[Material provided — start]
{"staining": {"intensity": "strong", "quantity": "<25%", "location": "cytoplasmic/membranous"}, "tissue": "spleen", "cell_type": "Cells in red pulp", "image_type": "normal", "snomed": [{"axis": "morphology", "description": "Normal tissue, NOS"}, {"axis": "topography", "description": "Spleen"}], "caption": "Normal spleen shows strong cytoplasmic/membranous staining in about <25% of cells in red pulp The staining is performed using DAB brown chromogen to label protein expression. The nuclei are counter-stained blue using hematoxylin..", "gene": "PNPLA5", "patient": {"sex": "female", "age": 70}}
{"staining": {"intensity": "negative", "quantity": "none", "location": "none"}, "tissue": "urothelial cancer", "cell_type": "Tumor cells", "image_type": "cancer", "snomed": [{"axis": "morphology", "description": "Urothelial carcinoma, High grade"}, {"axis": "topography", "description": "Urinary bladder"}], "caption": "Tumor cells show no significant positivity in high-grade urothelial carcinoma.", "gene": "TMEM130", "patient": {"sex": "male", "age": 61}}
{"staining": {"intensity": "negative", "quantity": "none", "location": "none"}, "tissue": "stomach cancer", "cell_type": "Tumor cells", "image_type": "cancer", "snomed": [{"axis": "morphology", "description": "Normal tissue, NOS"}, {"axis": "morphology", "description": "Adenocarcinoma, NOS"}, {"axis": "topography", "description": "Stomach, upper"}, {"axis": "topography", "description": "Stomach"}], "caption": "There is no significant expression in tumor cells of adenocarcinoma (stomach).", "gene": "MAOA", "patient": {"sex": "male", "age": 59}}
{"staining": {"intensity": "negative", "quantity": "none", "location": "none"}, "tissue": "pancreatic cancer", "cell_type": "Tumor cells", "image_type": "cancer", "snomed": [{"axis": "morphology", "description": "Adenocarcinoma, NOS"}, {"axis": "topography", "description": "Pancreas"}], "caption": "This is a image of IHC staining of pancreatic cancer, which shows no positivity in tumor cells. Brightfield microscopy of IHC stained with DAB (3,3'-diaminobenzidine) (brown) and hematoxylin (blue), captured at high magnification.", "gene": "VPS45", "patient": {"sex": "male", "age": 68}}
[Material provided — finish]
◆ Work instructions: Beginning with the line that contains "cells show no", return every line through the end of the data above, exactly as written.

◆ Completed exercise:
{"staining": {"intensity": "negative", "quantity": "none", "location": "none"}, "tissue": "urothelial cancer", "cell_type": "Tumor cells", "image_type": "cancer", "snomed": [{"axis": "morphology", "description": "Urothelial carcinoma, High grade"}, {"axis": "topography", "description": "Urinary bladder"}], "caption": "Tumor cells show no significant positivity in high-grade urothelial carcinoma.", "gene": "TMEM130", "patient": {"sex": "male", "age": 61}}
{"staining": {"intensity": "negative", "quantity": "none", "location": "none"}, "tissue": "stomach cancer", "cell_type": "Tumor cells", "image_type": "cancer", "snomed": [{"axis": "morphology", "description": "Normal tissue, NOS"}, {"axis": "morphology", "description": "Adenocarcinoma, NOS"}, {"axis": "topography", "description": "Stomach, upper"}, {"axis": "topography", "description": "Stomach"}], "caption": "There is no significant expression in tumor cells of adenocarcinoma (stomach).", "gene": "MAOA", "patient": {"sex": "male", "age": 59}}
{"staining": {"intensity": "negative", "quantity": "none", "location": "none"}, "tissue": "pancreatic cancer", "cell_type": "Tumor cells", "image_type": "cancer", "snomed": [{"axis": "morphology", "description": "Adenocarcinoma, NOS"}, {"axis": "topography", "description": "Pancreas"}], "caption": "This is a image of IHC staining of pancreatic cancer, which shows no positivity in tumor cells. Brightfield microscopy of IHC stained with DAB (3,3'-diaminobenzidine) (brown) and hematoxylin (blue), captured at high magnification.", "gene": "VPS45", "patient": {"sex": "male", "age": 68}}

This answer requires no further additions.